Bearing Witness

Week 7 in Gaza > Rachel Corrie > Boat > Haidar Eid > Obama

Well my seventh week in Gaza has come to a close and as I sit here with a sand storm lashing Gaza outside and whistling through my window, I am wondering what I have achieved ? Sometimes it feels like Dabke, the Palestinians national dance, should be two steps forward and one step backwards. However after some soul-searching I realise these solidarity projects are always an emotional rollercoaster and we are making progress shaway shaway, aka step by step – thanks in large part to the dedication and commitment of the Gaza Ark steering committee here in Gaza and internationally. Maybe the reflection has been brought about by the fact I am a long way from home on the eve of my birthday and I am missing my peeps, who I now havent seen for almost five months. – but what ever the cause it is always good to take stock.

This week started with the 10th anniversary of Rachel Corrie’s murder by the IOF, the town of Rafah held a rally to show their ongoing appreciation and gratitude to Rachel and her family. The saddest thing about the day for me was that a decade on from Rachel’s murder the houses she was trying to save still have not been rebuilt and the bulldozer driver that crushed her to death by running over her, more than once, has never been held to account for his actions – much like the state he resides in, Israel ! Here are some photo’s from the day > http://www.facebook.com/media/set/?set=a.456846691051948.1073741828.158095294260424&type=1

I know I have been saying this for  week or two now, but we are close to purchasing the vessel that the Gaza Ark project will refurbished to sail across the mediterranean in an attempt to open the only port in region closed to shipping, and in the process hopefully establishing a vitally important trade route for the besieged Palestinians of the Gaza Strip. Contacts have been negotiated, drawn up and translated – all that remains before the purchase process is complete is for one final inspection to be undertaken before we sign on the doted line.

The highlight of my week however was meeting Haidar Eid, who amongst other commitments, is on the Gaza Ark Advisory Committee.  He is also an Associate Professor of Postcolonial and Postmodern Literature at Gaza’s al-Aqsa University, a member of the Palestinian Campaign for the Academic and Cultural Boycott of Israel [PACBI] Steering Committee and a co-founder of the One Democratic State Group. Haidar is incredibly insightful and sharp and he spent the afternoon schooling me on all things Palestinian, hopefully it was the first of many lessons from Haidar while I am in Gaza.

——

Tasks for this exercise =>
1. In the Bearing Witness post, at which university is Haidar Eid an Associate Professor?
2. Copy the stretch of the Bearing Witness post from "I know I have" through "the doted line.".
3. List every role or affiliation that the Bearing Witness post gives for Haidar Eid.

(Data items)
——

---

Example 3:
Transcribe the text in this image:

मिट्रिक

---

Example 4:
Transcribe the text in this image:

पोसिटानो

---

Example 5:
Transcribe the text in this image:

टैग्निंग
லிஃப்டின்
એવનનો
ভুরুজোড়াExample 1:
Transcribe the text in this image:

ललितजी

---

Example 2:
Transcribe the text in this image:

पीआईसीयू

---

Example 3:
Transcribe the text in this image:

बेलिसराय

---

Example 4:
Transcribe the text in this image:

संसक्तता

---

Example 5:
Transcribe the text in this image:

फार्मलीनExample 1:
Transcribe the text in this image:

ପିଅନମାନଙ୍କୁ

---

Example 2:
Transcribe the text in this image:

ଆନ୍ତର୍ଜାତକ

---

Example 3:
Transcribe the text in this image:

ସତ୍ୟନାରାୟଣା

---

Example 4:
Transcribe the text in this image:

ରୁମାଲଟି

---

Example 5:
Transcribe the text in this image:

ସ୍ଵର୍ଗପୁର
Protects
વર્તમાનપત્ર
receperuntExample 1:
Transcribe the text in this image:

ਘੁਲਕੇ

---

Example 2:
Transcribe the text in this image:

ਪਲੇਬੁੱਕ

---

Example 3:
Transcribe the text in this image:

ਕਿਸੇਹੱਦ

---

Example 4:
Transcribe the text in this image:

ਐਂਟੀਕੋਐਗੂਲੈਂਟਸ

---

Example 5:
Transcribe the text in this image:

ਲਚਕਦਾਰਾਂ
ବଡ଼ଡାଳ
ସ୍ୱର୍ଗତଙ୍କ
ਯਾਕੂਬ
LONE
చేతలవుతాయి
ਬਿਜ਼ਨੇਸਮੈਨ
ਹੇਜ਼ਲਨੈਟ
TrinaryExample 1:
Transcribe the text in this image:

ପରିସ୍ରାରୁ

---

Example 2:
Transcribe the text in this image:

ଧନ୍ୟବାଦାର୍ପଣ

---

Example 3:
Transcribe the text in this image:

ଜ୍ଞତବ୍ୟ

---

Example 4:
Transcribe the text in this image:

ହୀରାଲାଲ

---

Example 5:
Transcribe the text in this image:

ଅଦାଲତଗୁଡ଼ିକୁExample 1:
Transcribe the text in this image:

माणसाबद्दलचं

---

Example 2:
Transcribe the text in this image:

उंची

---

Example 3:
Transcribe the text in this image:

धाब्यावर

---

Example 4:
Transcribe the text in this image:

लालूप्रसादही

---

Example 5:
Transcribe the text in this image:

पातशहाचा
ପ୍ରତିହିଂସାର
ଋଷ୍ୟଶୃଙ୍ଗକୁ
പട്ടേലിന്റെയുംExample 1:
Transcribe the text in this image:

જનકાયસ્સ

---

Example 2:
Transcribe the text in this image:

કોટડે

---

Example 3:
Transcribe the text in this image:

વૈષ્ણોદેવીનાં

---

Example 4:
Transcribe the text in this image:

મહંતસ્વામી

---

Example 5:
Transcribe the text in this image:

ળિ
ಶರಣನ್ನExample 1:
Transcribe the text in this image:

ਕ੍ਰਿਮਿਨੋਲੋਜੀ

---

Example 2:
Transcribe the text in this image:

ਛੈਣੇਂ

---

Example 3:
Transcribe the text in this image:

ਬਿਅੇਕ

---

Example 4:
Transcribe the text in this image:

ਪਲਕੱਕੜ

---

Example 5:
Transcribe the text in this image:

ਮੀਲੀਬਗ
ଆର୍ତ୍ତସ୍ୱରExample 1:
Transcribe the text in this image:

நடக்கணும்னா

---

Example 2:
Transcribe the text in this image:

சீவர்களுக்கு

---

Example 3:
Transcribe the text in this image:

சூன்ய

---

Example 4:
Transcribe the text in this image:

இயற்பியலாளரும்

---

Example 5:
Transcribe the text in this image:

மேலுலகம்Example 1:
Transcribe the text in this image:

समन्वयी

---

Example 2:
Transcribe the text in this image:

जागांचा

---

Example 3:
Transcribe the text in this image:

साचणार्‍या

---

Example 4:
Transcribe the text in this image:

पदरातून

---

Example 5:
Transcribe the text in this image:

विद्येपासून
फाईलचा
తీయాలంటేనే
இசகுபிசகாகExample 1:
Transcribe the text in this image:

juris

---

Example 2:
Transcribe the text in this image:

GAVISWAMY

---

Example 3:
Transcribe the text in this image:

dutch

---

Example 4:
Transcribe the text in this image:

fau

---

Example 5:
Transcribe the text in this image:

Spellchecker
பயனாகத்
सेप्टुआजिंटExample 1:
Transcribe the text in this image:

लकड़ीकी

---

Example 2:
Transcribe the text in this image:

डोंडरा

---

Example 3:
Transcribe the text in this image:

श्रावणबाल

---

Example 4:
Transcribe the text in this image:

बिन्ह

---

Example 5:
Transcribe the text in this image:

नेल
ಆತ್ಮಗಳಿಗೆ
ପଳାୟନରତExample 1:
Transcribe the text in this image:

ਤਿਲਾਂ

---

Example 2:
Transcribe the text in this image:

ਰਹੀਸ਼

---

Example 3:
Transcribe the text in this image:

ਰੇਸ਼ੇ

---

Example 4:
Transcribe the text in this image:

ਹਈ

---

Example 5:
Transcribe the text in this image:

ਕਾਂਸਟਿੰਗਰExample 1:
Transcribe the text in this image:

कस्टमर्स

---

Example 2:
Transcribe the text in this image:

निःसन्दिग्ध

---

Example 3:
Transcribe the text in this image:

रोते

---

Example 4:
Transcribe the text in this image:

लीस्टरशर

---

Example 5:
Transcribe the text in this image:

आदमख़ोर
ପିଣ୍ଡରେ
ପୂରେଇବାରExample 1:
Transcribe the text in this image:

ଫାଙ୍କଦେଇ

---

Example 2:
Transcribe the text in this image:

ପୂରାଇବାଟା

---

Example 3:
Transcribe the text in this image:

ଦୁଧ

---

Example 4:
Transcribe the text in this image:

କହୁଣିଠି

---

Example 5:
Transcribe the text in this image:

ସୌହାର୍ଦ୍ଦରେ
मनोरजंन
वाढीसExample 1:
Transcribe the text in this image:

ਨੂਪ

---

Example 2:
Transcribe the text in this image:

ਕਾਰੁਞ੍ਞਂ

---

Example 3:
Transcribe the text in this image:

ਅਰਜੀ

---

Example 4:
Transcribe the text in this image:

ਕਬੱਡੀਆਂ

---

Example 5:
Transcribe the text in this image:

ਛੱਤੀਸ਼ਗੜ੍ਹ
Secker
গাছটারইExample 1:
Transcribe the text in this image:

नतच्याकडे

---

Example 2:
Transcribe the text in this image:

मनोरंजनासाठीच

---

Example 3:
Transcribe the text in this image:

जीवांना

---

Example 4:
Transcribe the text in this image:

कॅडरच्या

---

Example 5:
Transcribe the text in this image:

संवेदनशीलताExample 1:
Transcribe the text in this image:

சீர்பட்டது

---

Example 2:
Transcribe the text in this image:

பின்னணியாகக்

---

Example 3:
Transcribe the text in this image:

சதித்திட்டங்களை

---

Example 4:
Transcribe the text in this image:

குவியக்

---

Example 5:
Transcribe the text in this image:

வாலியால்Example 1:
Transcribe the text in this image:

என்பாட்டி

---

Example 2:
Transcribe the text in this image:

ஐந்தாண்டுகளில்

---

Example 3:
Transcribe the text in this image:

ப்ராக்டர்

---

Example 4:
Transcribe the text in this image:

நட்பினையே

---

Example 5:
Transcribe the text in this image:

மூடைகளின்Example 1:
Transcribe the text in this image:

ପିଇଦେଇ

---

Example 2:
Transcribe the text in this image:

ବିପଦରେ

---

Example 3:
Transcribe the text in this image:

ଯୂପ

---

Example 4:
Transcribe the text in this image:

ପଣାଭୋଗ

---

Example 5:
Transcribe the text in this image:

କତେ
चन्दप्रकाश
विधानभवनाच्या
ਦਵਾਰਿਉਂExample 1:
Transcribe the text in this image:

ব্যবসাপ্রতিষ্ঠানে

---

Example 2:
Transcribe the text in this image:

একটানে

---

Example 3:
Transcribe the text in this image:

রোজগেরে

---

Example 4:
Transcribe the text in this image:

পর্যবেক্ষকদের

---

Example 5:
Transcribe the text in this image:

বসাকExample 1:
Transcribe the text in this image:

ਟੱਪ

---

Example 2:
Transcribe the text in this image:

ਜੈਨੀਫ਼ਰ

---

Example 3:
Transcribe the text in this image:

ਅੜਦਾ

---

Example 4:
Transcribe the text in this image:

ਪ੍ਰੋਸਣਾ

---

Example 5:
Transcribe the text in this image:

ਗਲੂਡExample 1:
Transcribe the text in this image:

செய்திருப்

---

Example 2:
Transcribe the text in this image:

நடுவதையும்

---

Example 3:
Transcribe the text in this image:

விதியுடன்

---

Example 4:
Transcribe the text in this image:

——

Problem solutions =>
1. Gaza's al-Aqsa University

2.
I know I have been saying this for  week or two now, but we are close to purchasing the vessel that the Gaza Ark project will refurbished to sail across the mediterranean in an attempt to open the only port in region closed to shipping, and in the process hopefully establishing a vitally important trade route for the besieged Palestinians of the Gaza Strip. Contacts have been negotiated, drawn up and translated – all that remains before the purchase process is complete is for one final inspection to be undertaken before we sign on the doted line.

3.
- Member of the Gaza Ark Advisory Committee
- Associate Professor of Postcolonial and Postmodern Literature at Gaza's al-Aqsa University
- Member of the Palestinian Campaign for the Academic and Cultural Boycott of Israel [PACBI] Steering Committee
- Co-founder of the One Democratic State Group